[Task requirements]
For this exercise, copy out each line of the material below that includes "Ciebie".

###

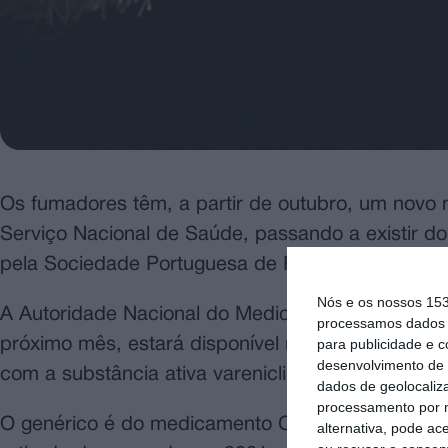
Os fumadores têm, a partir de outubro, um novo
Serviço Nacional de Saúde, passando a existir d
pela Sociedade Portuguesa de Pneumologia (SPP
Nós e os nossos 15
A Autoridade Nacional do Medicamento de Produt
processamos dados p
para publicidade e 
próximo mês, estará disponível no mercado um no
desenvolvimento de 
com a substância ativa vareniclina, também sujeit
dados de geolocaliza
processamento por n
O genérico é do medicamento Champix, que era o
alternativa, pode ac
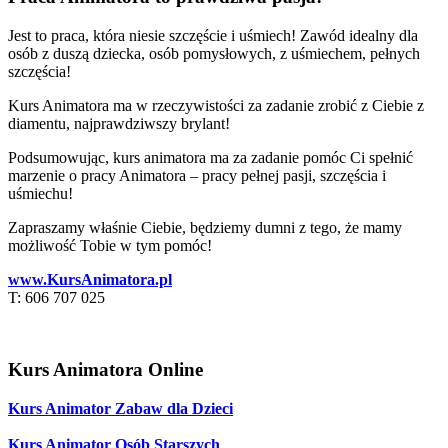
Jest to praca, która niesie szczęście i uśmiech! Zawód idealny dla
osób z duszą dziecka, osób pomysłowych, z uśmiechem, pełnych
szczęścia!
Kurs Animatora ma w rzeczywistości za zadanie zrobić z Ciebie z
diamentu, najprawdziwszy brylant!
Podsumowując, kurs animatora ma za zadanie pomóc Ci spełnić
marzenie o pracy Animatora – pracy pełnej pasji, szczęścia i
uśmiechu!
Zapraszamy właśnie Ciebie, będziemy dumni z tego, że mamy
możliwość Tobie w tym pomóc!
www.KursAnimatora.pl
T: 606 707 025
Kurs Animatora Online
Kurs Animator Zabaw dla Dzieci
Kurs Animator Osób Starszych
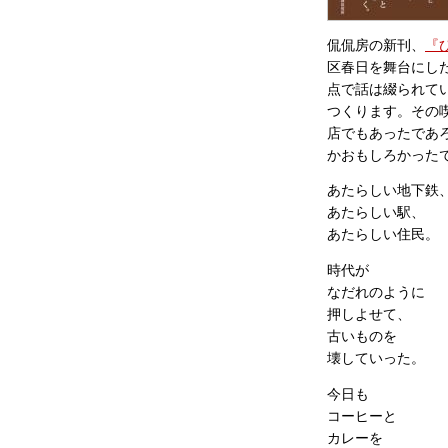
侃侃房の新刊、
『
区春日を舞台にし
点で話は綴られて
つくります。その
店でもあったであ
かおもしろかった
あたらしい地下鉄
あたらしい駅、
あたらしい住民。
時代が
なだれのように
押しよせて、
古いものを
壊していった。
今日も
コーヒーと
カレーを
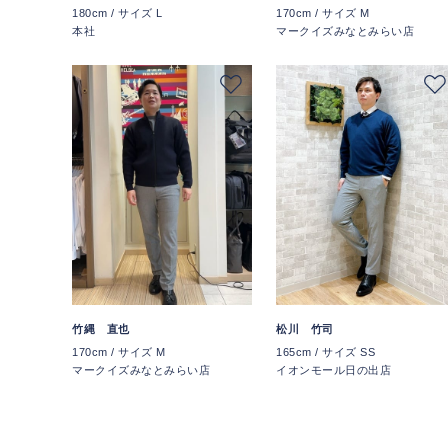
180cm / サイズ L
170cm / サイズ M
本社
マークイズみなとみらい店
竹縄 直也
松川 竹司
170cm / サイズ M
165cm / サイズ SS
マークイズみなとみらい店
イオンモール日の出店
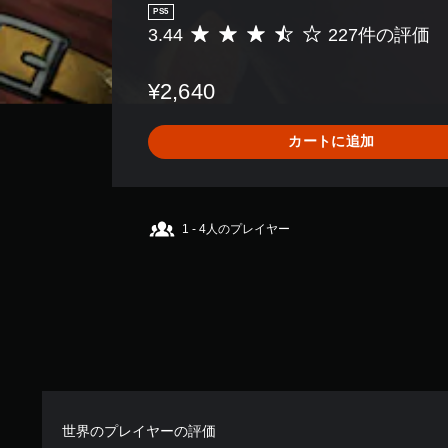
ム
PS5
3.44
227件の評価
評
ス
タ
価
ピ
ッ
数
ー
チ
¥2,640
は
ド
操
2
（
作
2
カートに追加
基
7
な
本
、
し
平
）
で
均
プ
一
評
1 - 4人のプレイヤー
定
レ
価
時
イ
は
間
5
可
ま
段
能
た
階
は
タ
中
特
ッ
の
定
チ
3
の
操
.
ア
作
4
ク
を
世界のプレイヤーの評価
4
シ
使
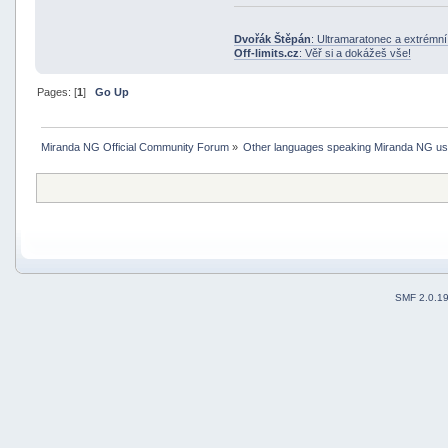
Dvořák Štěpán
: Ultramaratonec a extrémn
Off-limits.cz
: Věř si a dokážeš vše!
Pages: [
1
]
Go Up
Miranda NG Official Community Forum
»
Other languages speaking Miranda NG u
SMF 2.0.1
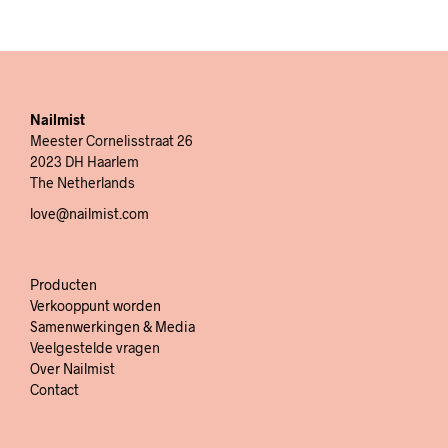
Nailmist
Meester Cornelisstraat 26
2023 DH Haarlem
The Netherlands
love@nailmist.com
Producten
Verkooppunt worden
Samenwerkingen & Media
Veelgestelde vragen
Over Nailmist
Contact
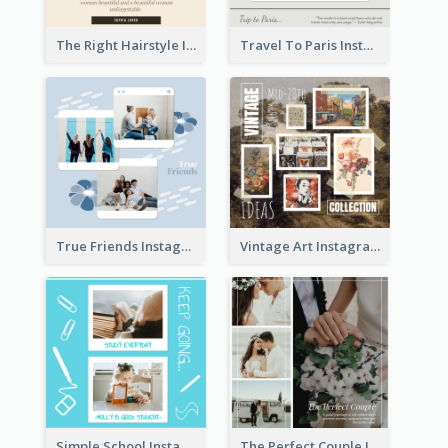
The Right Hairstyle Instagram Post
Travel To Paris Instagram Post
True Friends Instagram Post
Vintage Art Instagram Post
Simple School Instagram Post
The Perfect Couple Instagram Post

###

[Answer to the exercise]
Kurs Animatora ma w rzeczywistości za zadanie zrobić z Ciebie z
Zapraszamy właśnie Ciebie, będziemy dumni z tego, że mamy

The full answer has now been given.